Lot of buzz about MSN’s Virtual Earth today … Jeremy Wright gives it the thumbs up over Google Maps  – althought I think it’s a bit of unfair comparison, Google Earth is certainly a more comparable product.

Isn’t it funny how the whole world talks about these two only, Google and MS, when there’s another very similar product downloadable from none other but the NASA?  (hm.. does it say something about the difference between Government and Private sector?)

As I wrote before, Patrick was the first one to publish a four-way visual comparison.

There may be more in the name than we thought … “Virtual Earth” meaning “the Earth as Microsoft would like to see it”  – some folks report to The  Register that Microsoft’s Earth Deleted Apple HQ.
Take a look at Apple’s Cupertino headquarters from Google and MSN’s rival map sites.
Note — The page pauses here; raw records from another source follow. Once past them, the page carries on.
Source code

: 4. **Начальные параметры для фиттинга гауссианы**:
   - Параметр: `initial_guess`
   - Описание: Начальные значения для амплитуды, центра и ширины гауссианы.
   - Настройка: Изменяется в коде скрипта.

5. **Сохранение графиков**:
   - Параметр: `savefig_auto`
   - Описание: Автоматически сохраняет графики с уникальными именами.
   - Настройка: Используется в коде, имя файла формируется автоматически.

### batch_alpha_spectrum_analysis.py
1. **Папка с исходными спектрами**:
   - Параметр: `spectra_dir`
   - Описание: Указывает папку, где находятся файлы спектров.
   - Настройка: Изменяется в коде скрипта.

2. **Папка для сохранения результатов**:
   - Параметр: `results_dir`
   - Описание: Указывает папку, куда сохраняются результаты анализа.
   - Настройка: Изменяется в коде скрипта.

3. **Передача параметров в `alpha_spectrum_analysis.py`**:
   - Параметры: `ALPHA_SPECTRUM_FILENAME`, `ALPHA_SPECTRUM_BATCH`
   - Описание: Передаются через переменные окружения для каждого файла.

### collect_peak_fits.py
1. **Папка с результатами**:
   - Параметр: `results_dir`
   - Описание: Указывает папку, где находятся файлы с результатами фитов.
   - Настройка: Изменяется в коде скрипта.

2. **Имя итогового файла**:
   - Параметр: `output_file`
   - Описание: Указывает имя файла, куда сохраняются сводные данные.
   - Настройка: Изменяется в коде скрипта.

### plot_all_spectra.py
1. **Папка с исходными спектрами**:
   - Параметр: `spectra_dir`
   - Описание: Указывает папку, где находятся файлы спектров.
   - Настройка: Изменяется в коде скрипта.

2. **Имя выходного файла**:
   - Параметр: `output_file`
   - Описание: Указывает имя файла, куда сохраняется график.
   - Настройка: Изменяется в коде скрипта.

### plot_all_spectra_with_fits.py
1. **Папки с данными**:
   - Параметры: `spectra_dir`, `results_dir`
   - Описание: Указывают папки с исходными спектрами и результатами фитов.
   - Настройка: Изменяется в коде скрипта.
Both sites offer aerial photos alongside maps. MSN’s version is here and Google’s is here.

The Search is on … who else did not make it to Bill’s New World?

The Register also notes that the twin towers of the World Trade Center are still there in  all their pre-9/11 glory.

Update at 11:10am, 7/25: now we know who else did not make it. “Hey, Sun and Oracle are gone too, and at Google’s address, there’s just a charred hole” reports Siliconvalley.com.